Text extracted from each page
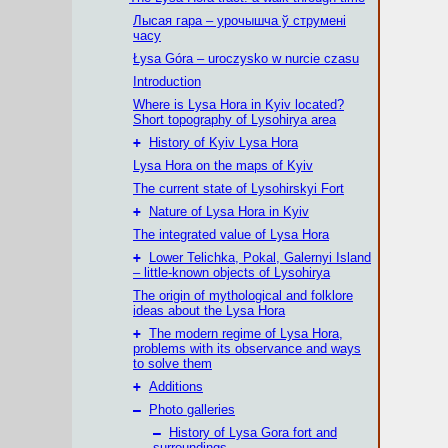
Лысая гара – урочышча ў струмені
часу
Łysa Góra – uroczysko w nurcie czasu
Introduction
Where is Lysa Hora in Kyiv located?
Short topography of Lysohirya area
+
History of Kyiv Lysa Hora
Lysa Hora on the maps of Kyiv
The current state of Lysohirskyi Fort
+
Nature of Lysa Hora in Kyiv
The integrated value of Lysa Hora
+
Lower Telichka, Pokal, Galernyi Island
– little-known objects of Lysohirya
The origin of mythological and folklore
ideas about the Lysa Hora
+
The modern regime of Lysa Hora,
problems with its observance and ways
to solve them
+
Additions
–
Photo galleries
–
History of Lysa Gora fort and
surroundings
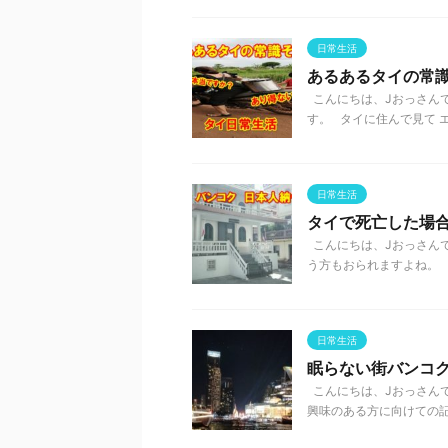
日常生活
あるあるタイの常識
こんにちは、Jおっさんで
す。 タイに住んで見て エ
日常生活
タイで死亡した場
こんにちは、Jおっさんで
う方もおられますよね。 は
日常生活
眠らない街バンコ
こんにちは、Jおっさんで
興味のある方に向けての記事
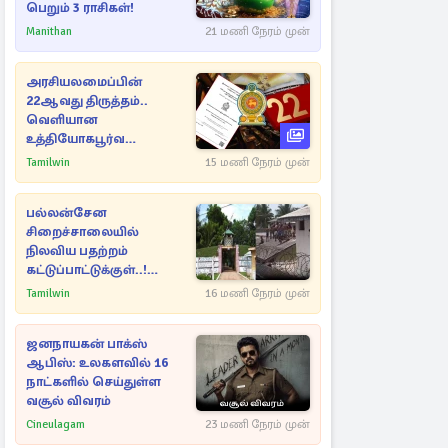
பெறும் 3 ராசிகள்!
Manithan
21 மணி நேரம் முன்
அரசியலமைப்பின்
22ஆவது திருத்தம்..
வெளியான
உத்தியோகபூர்வ
அறிவிப்பு!
Tamilwin
15 மணி நேரம் முன்
பல்லன்சேன
சிறைச்சாலையில்
நிலவிய பதற்றம்
கட்டுப்பாட்டுக்குள்..!
அதிரடியாக களமிறங்கிய
Tamilwin
16 மணி நேரம் முன்
அதிகாரிகள்
ஜனநாயகன் பாக்ஸ்
ஆபிஸ்: உலகளவில் 16
நாட்களில் செய்துள்ள
வசூல் விவரம்
Cineulagam
23 மணி நேரம் முன்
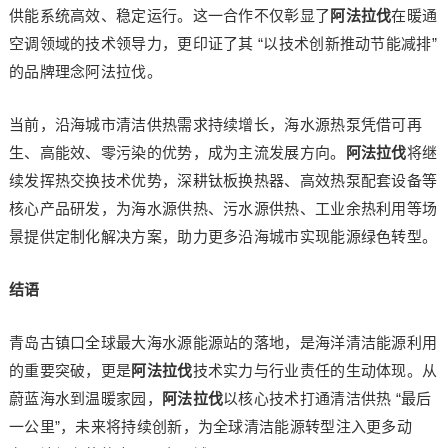
供能系统高效、稳定运行。这一合作不仅彰显了
阿法拉伐
在暖通
空调领域的技术领导力，更印证了其 “以技术创新推动节能减排”
的品牌理念阿法拉伐。
当前，沿海城市清洁供热需求持续增长，海水源热泵凭借可再
生、高能效、零污染的优势，成为主流发展方向。
阿法拉伐
将继
续发挥热交换技术优势，深耕钛板换热器、高效热泵配套设备等
核心产品研发，为海水源供热、污水源供热、工业余热利用等场
景提供定制化解决方案，助力更多沿海城市实现能源绿色转型。
结语
青岛古镇口全球最大海水源能源站的落地，是海洋清洁能源利用
的重要突破，更是
阿法拉伐
技术实力与行业责任的生动体现。从
蔚蓝海水到温暖家园，
阿法拉伐
以核心技术打通清洁供热 “最后
一公里”，未来将持续创新，为全球清洁能源转型注入更多动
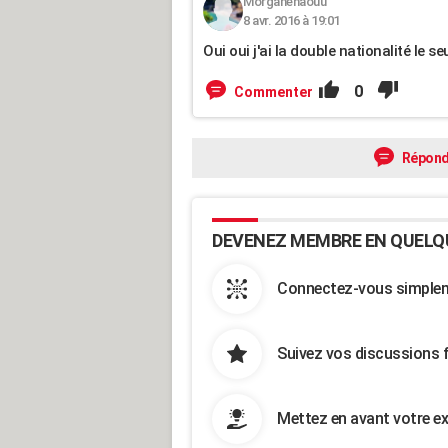
Morganenaouu
8 avr. 2016 à 19:01
Oui oui j'ai la double nationalité le se
0
Commenter
Répond
DEVENEZ MEMBRE EN QUELQ
Connectez-vous simpleme
Suivez vos discussions 
Mettez en avant votre ex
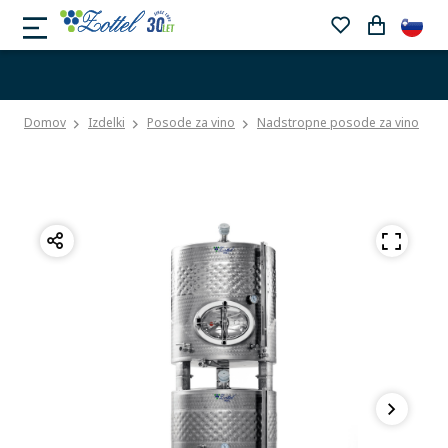
Domov
Izdelki
Posode za vino
Nadstropne posode za vino
N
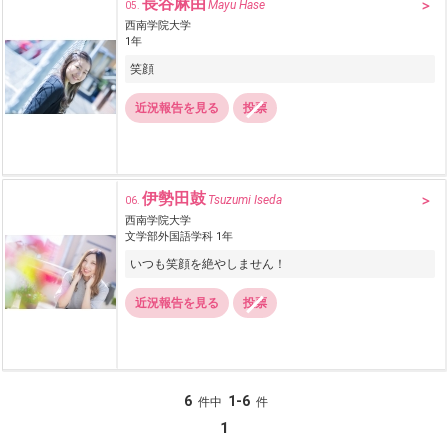
長谷麻由
Mayu Hase
05.
西南学院大学
1年
笑顔
近況報告を見る
投票
伊勢田鼓
Tsuzumi Iseda
06.
西南学院大学
文学部外国語学科 1年
いつも笑顔を絶やしません！
近況報告を見る
投票
6
1-6
件中
件
1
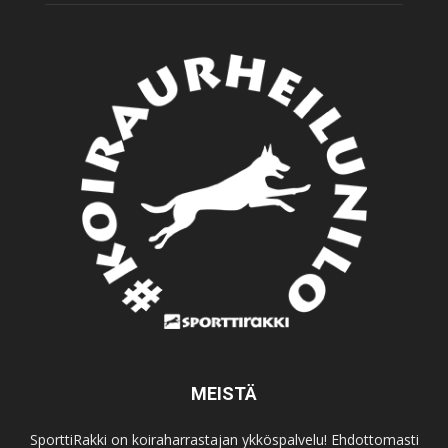
MEISTÄ
SporttiRakki on koiraharrastajan ykköspalvelu! Ehdottomasti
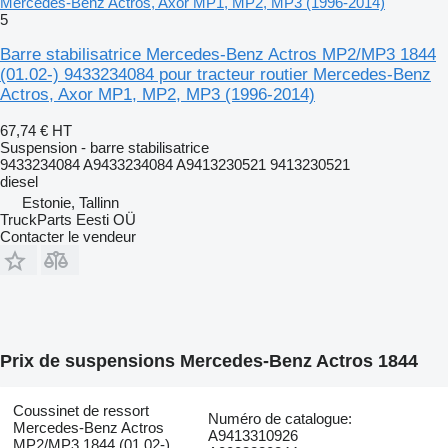
Mercedes-Benz Actros, Axor MP1, MP2, MP3 (1996-2014)
5
Barre stabilisatrice Mercedes-Benz Actros MP2/MP3 1844
(01.02-) 9433234084 pour tracteur routier Mercedes-Benz
Actros, Axor MP1, MP2, MP3 (1996-2014)
67,74 €
HT
Suspension - barre stabilisatrice
9433234084 A9433234084 A9413230521 9413230521
diesel
Estonie, Tallinn
TruckParts Eesti OÜ
Contacter le vendeur
Prix de suspensions Mercedes-Benz Actros 1844
Coussinet de ressort
Numéro de catalogue:
Mercedes-Benz Actros
A9413310926
MP2/MP3 1844 (01.02-)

# [Work item]
Reproduce the text of every page in the listing above, line by line and without alteration, omitting the pictures.

# [Reply]
Лысая гара – урочышча ў струмені
часу
Łysa Góra – uroczysko w nurcie czasu
Introduction
Where is Lysa Hora in Kyiv located?
Short topography of Lysohirya area
+
History of Kyiv Lysa Hora
Lysa Hora on the maps of Kyiv
The current state of Lysohirskyi Fort
+
Nature of Lysa Hora in Kyiv
The integrated value of Lysa Hora
+
Lower Telichka, Pokal, Galernyi Island
– little-known objects of Lysohirya
The origin of mythological and folklore
ideas about the Lysa Hora
+
The modern regime of Lysa Hora,
problems with its observance and ways
to solve them
+
Additions
–
Photo galleries
–
History of Lysa Gora fort and
surroundings
日常生活
あるあるタイの常識
こんにちは、Jおっさんで
す。 タイに住んで見て エ
日常生活
タイで死亡した場
こんにちは、Jおっさんで
う方もおられますよね。 は
日常生活
眠らない街バンコ
こんにちは、Jおっさんで
興味のある方に向けての記事
பெறும் 3 ராசிகள்!
Manithan
21 மணி நேரம் முன்
அரசியலமைப்பின்
22ஆவது திருத்தம்..
வெளியான
உத்தியோகபூர்வ
அறிவிப்பு!
Tamilwin
15 மணி நேரம் முன்
பல்லன்சேன
சிறைச்சாலையில்
நிலவிய பதற்றம்
கட்டுப்பாட்டுக்குள்..!
அதிரடியாக களமிறங்கிய
Tamilwin
16 மணி நேரம் முன்
அதிகாரிகள்
ஜனநாயகன் பாக்ஸ்
ஆபிஸ்: உலகளவில் 16
நாட்களில் செய்துள்ள
வசூல் விவரம்
Cineulagam
23 மணி நேரம் முன்
供能系统高效、稳定运行。这一合作不仅彰显了
阿法拉伐
在暖通
空调领域的技术领导力，更印证了其 “以技术创新推动节能减排”
的品牌理念阿法拉伐。
当前，沿海城市清洁供热需求持续增长，海水源热泵凭借可再
生、高能效、零污染的优势，成为主流发展方向。
阿法拉伐
将继
续发挥热交换技术优势，深耕钛板换热器、高效热泵配套设备等
核心产品研发，为海水源供热、污水源供热、工业余热利用等场
景提供定制化解决方案，助力更多沿海城市实现能源绿色转型。
结语
青岛古镇口全球最大海水源能源站的落地，是海洋清洁能源利用
的重要突破，更是
阿法拉伐
技术实力与行业责任的生动体现。从
蔚蓝海水到温暖家园，
阿法拉伐
以核心技术打通清洁供热 “最后
一公里”，未来将持续创新，为全球清洁能源转型注入更多动
Morganenaouu
8 avr. 2016 à 19:01
Oui oui j'ai la double nationalité le se
0
Commenter
Répond
DEVENEZ MEMBRE EN QUELQ
Connectez-vous simpleme
Suivez vos discussions 
Mettez en avant votre ex
Domov
Izdelki
Posode za vino
Nadstropne posode za vino
N
長谷麻由
Mayu Hase
05.
西南学院大学
1年
笑顔
近況報告を見る
投票
伊勢田鼓
Tsuzumi Iseda
06.
西南学院大学
文学部外国語学科 1年
いつも笑顔を絶やしません！
近況報告を見る
投票
6
1-6
件中
件
1
MEISTÄ
SporttiRakki on koiraharrastajan ykköspalvelu! Ehdottomasti
Mercedes-Benz Actros, Axor MP1, MP2, MP3 (1996-2014)
5
Barre stabilisatrice Mercedes-Benz Actros MP2/MP3 1844
(01.02-) 9433234084 pour tracteur routier Mercedes-Benz
Actros, Axor MP1, MP2, MP3 (1996-2014)
67,74 €
HT
Suspension - barre stabilisatrice
9433234084 A9433234084 A9413230521 9413230521
diesel
Estonie, Tallinn
TruckParts Eesti OÜ
Contacter le vendeur
Prix de suspensions Mercedes-Benz Actros 1844
Coussinet de ressort
Numéro de catalogue:
Mercedes-Benz Actros
A9413310926
MP2/MP3 1844 (01.02-)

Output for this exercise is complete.